| WHAT THIS EXERCISE ASKS |
1/ In the passage on Richard Glossip's case, on what date did the U.S. Supreme Court halt executions in Oklahoma?
2/ Using the passage on Richard Glossip's case, explain why the Oklahoma Attorney General delayed the executions of Glossip and two other inmates in October 2014.
3/ Echo the passage on Richard Glossip's case word for word, from "In 2024, McDugle" to "run for governor.".

| SELECTED PASSAGE |
%%

In 2024, McDugle said he "believes that members of the Oklahoma District Attorneys Council had improper communications with the Oklahoma Pardon and Parole Board prior to Richard Glossip's clemency hearing in April 2023." District Attorney Jason Hicks criticized Attorney General Getner Drummond for sharing his views on the case. In other communications revealed, district attorneys referred to Drummond as a "douche", "complained among themselves that the attorney general had turned Glossip's clemency hearing into a 'circus, and accused Drummond of vying for a run for governor.

== Oklahoma lethal injection protocol controversy ==
On October 13, 2014, the Oklahoma Attorney General said the state did not have an adequate supply of execution drugs and delayed the execution of Glossip and two other inmates. On January 28, 2015, the U.S. Supreme Court halted executions in Oklahoma until it decided on lethal injection drugs. However, in June 2015, the Supreme Court approved the use of Oklahoma's lethal injection mix in combination with midazolam (see sub-section below) to carry out executions, leading to a reinstatement of capital punishments in the state and a new execution date for Glossip.

%%

| DATA SEGMENT |
%%

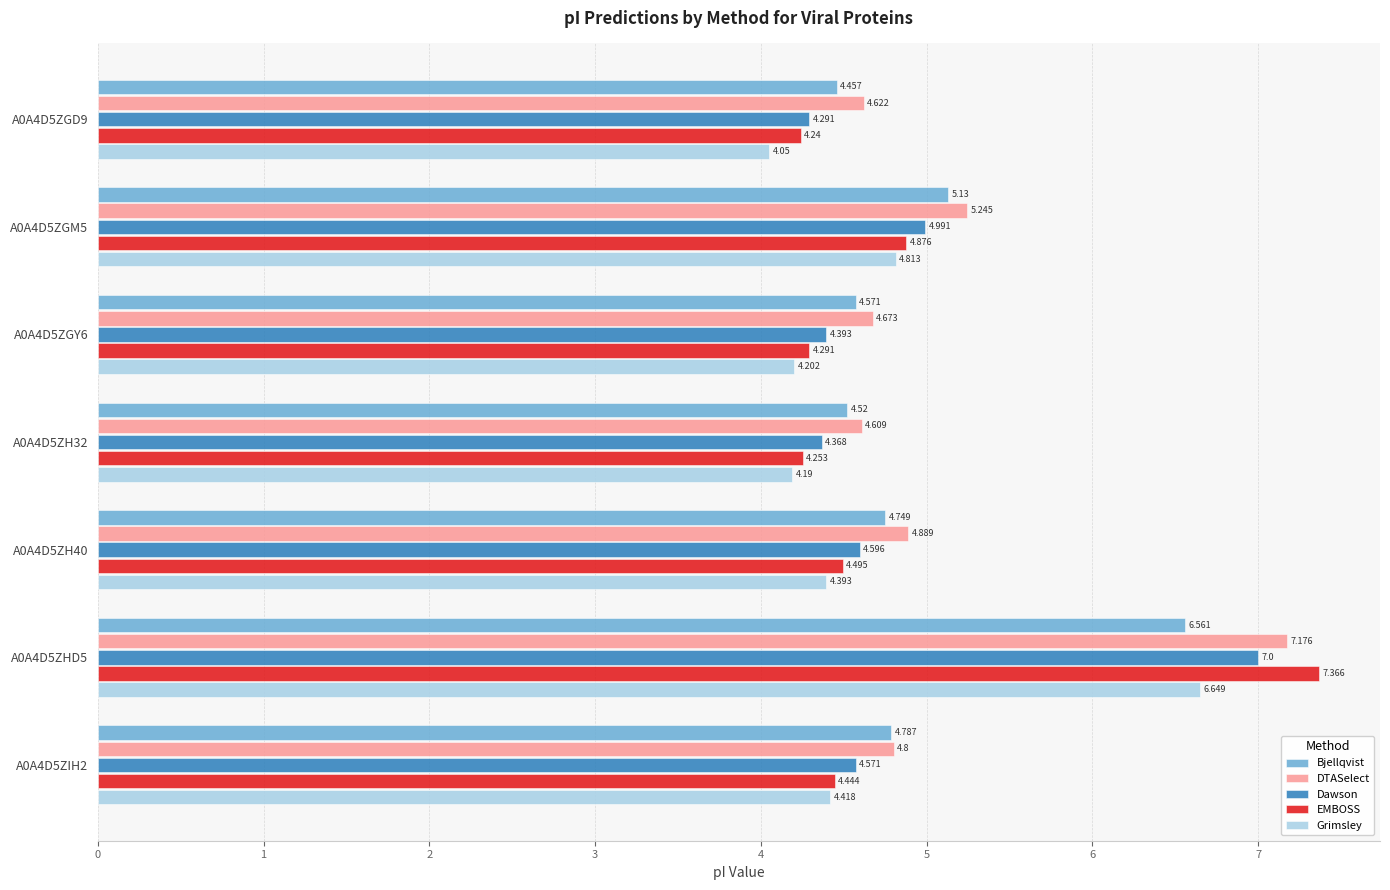

List the series in order of their peak value, highest first.

EMBOSS, DTASelect, Dawson, Grimsley, Bjellqvist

%%

| SOLUTIONS PER TASK |
1/ January 28, 2015

2/ On October 13, 2014, the Oklahoma Attorney General said the state did not have an adequate supply of execution drugs. That shortage was the reason for delaying the executions of Glossip and two other inmates.

3/
In 2024, McDugle said he "believes that members of the Oklahoma District Attorneys Council had improper communications with the Oklahoma Pardon and Parole Board prior to Richard Glossip's clemency hearing in April 2023." District Attorney Jason Hicks criticized Attorney General Getner Drummond for sharing his views on the case. In other communications revealed, district attorneys referred to Drummond as a "douche", "complained among themselves that the attorney general had turned Glossip's clemency hearing into a 'circus, and accused Drummond of vying for a run for governor.